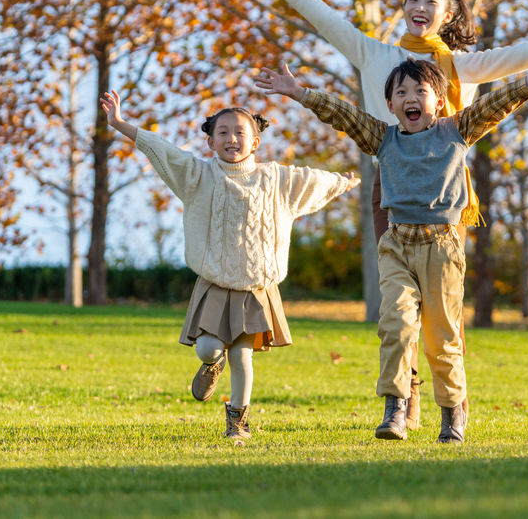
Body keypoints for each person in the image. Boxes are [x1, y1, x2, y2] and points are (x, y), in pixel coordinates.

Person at [236, 0, 528, 428]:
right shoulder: (373, 53)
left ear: (447, 14)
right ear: (403, 7)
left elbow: (520, 62)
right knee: (397, 311)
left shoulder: (459, 68)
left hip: (444, 195)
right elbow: (320, 15)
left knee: (441, 316)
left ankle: (452, 405)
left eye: (431, 1)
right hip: (391, 181)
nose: (419, 7)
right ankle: (404, 404)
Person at [256, 54, 528, 443]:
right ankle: (396, 407)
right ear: (390, 105)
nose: (411, 97)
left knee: (441, 338)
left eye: (420, 91)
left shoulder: (456, 130)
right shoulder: (382, 138)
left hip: (441, 248)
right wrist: (300, 93)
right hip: (397, 245)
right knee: (395, 325)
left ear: (438, 101)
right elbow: (342, 114)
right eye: (401, 92)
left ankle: (452, 412)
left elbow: (495, 104)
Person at [100, 90, 360, 440]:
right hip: (215, 281)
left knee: (242, 356)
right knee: (209, 348)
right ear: (210, 142)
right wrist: (119, 123)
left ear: (254, 142)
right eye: (223, 132)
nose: (231, 138)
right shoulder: (197, 176)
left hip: (256, 285)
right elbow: (163, 150)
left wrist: (343, 182)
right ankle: (212, 364)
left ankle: (238, 421)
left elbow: (312, 179)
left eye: (240, 132)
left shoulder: (276, 179)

__To do__
Which lines run from the one holding "left ankle: (452, 412)" through the one holding "left ankle: (238, 421)" in the records above? Repeat them exactly, both included, and nothing more.

__Written solution__
left ankle: (452, 412)
left elbow: (495, 104)
Person at [100, 90, 360, 440]:
right hip: (215, 281)
left knee: (242, 356)
right knee: (209, 348)
right ear: (210, 142)
right wrist: (119, 123)
left ear: (254, 142)
right eye: (223, 132)
nose: (231, 138)
right shoulder: (197, 176)
left hip: (256, 285)
right elbow: (163, 150)
left wrist: (343, 182)
right ankle: (212, 364)
left ankle: (238, 421)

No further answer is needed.